> _The task_:
Set all the entries down again, unaltered.

> _Given records_:
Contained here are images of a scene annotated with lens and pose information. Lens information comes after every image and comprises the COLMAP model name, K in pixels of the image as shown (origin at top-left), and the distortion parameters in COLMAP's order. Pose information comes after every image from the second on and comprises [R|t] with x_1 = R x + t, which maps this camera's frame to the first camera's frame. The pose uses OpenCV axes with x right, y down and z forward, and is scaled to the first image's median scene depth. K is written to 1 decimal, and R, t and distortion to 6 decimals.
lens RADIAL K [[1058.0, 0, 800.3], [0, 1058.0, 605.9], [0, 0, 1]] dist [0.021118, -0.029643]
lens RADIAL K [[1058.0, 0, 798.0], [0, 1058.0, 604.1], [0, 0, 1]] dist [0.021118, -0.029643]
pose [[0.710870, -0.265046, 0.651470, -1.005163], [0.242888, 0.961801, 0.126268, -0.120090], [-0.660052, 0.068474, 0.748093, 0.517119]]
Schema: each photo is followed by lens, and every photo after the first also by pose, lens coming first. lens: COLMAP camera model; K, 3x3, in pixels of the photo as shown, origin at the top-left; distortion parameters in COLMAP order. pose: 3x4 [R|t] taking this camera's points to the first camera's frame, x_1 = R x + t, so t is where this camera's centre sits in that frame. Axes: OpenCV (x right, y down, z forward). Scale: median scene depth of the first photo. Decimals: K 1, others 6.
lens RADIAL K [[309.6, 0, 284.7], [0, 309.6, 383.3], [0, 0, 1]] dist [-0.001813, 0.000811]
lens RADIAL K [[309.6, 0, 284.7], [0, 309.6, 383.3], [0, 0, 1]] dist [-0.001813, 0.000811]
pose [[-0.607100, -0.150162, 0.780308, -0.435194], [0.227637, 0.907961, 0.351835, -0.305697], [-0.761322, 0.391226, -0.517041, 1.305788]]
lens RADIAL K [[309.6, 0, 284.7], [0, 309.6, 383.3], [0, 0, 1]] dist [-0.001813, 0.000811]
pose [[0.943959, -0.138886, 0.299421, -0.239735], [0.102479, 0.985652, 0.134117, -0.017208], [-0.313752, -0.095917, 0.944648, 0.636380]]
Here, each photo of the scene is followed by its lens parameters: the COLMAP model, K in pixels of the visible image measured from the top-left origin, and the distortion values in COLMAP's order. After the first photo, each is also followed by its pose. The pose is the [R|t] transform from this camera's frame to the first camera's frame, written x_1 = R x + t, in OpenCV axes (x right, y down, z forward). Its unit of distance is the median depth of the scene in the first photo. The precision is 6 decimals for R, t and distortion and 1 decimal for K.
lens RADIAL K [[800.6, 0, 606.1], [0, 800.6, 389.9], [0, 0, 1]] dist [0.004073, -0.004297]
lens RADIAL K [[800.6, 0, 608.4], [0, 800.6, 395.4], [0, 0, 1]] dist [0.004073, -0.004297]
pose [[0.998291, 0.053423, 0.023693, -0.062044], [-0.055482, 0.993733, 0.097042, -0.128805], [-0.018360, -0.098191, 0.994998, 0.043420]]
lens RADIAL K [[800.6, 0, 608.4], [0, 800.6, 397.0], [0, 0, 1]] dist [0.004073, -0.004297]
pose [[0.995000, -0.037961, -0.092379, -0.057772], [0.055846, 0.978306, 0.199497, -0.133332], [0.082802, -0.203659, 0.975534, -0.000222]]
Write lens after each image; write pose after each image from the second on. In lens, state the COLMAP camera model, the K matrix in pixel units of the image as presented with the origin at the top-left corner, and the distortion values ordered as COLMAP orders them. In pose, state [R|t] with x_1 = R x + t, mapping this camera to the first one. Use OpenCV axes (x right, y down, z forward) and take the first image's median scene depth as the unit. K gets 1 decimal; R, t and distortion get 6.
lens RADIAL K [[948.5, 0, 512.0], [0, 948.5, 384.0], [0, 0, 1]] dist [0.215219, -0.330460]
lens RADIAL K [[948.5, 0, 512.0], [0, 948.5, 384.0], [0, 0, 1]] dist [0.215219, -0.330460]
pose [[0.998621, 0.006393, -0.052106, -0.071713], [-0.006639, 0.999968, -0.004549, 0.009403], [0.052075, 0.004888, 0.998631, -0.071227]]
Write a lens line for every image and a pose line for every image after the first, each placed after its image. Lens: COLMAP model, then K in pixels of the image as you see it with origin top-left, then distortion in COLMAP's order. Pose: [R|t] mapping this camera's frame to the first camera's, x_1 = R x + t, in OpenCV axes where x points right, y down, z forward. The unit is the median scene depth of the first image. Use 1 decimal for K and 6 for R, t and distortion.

> _Written solution_:
Contained here are images of a scene annotated with lens and pose information. Lens information comes after every image and comprises the COLMAP model name, K in pixels of the image as shown (origin at top-left), and the distortion parameters in COLMAP's order. Pose information comes after every image from the second on and comprises [R|t] with x_1 = R x + t, which maps this camera's frame to the first camera's frame. The pose uses OpenCV axes with x right, y down and z forward, and is scaled to the first image's median scene depth. K is written to 1 decimal, and R, t and distortion to 6 decimals.
lens RADIAL K [[1058.0, 0, 800.3], [0, 1058.0, 605.9], [0, 0, 1]] dist [0.021118, -0.029643]
lens RADIAL K [[1058.0, 0, 798.0], [0, 1058.0, 604.1], [0, 0, 1]] dist [0.021118, -0.029643]
pose [[0.710870, -0.265046, 0.651470, -1.005163], [0.242888, 0.961801, 0.126268, -0.120090], [-0.660052, 0.068474, 0.748093, 0.517119]]
Schema: each photo is followed by lens, and every photo after the first also by pose, lens coming first. lens: COLMAP camera model; K, 3x3, in pixels of the photo as shown, origin at the top-left; distortion parameters in COLMAP order. pose: 3x4 [R|t] taking this camera's points to the first camera's frame, x_1 = R x + t, so t is where this camera's centre sits in that frame. Axes: OpenCV (x right, y down, z forward). Scale: median scene depth of the first photo. Decimals: K 1, others 6.
lens RADIAL K [[309.6, 0, 284.7], [0, 309.6, 383.3], [0, 0, 1]] dist [-0.001813, 0.000811]
lens RADIAL K [[309.6, 0, 284.7], [0, 309.6, 383.3], [0, 0, 1]] dist [-0.001813, 0.000811]
pose [[-0.607100, -0.150162, 0.780308, -0.435194], [0.227637, 0.907961, 0.351835, -0.305697], [-0.761322, 0.391226, -0.517041, 1.305788]]
lens RADIAL K [[309.6, 0, 284.7], [0, 309.6, 383.3], [0, 0, 1]] dist [-0.001813, 0.000811]
pose [[0.943959, -0.138886, 0.299421, -0.239735], [0.102479, 0.985652, 0.134117, -0.017208], [-0.313752, -0.095917, 0.944648, 0.636380]]
Here, each photo of the scene is followed by its lens parameters: the COLMAP model, K in pixels of the visible image measured from the top-left origin, and the distortion values in COLMAP's order. After the first photo, each is also followed by its pose. The pose is the [R|t] transform from this camera's frame to the first camera's frame, written x_1 = R x + t, in OpenCV axes (x right, y down, z forward). Its unit of distance is the median depth of the scene in the first photo. The precision is 6 decimals for R, t and distortion and 1 decimal for K.
lens RADIAL K [[800.6, 0, 606.1], [0, 800.6, 389.9], [0, 0, 1]] dist [0.004073, -0.004297]
lens RADIAL K [[800.6, 0, 608.4], [0, 800.6, 395.4], [0, 0, 1]] dist [0.004073, -0.004297]
pose [[0.998291, 0.053423, 0.023693, -0.062044], [-0.055482, 0.993733, 0.097042, -0.128805], [-0.018360, -0.098191, 0.994998, 0.043420]]
lens RADIAL K [[800.6, 0, 608.4], [0, 800.6, 397.0], [0, 0, 1]] dist [0.004073, -0.004297]
pose [[0.995000, -0.037961, -0.092379, -0.057772], [0.055846, 0.978306, 0.199497, -0.133332], [0.082802, -0.203659, 0.975534, -0.000222]]
Write lens after each image; write pose after each image from the second on. In lens, state the COLMAP camera model, the K matrix in pixel units of the image as presented with the origin at the top-left corner, and the distortion values ordered as COLMAP orders them. In pose, state [R|t] with x_1 = R x + t, mapping this camera to the first one. Use OpenCV axes (x right, y down, z forward) and take the first image's median scene depth as the unit. K gets 1 decimal; R, t and distortion get 6.
lens RADIAL K [[948.5, 0, 512.0], [0, 948.5, 384.0], [0, 0, 1]] dist [0.215219, -0.330460]
lens RADIAL K [[948.5, 0, 512.0], [0, 948.5, 384.0], [0, 0, 1]] dist [0.215219, -0.330460]
pose [[0.998621, 0.006393, -0.052106, -0.071713], [-0.006639, 0.999968, -0.004549, 0.009403], [0.052075, 0.004888, 0.998631, -0.071227]]
Write a lens line for every image and a pose line for every image after the first, each placed after its image. Lens: COLMAP model, then K in pixels of the image as you see it with origin top-left, then distortion in COLMAP's order. Pose: [R|t] mapping this camera's frame to the first camera's, x_1 = R x + t, in OpenCV axes where x points right, y down, z forward. The unit is the median scene depth of the first image. Use 1 decimal for K and 6 for R, t and distortion.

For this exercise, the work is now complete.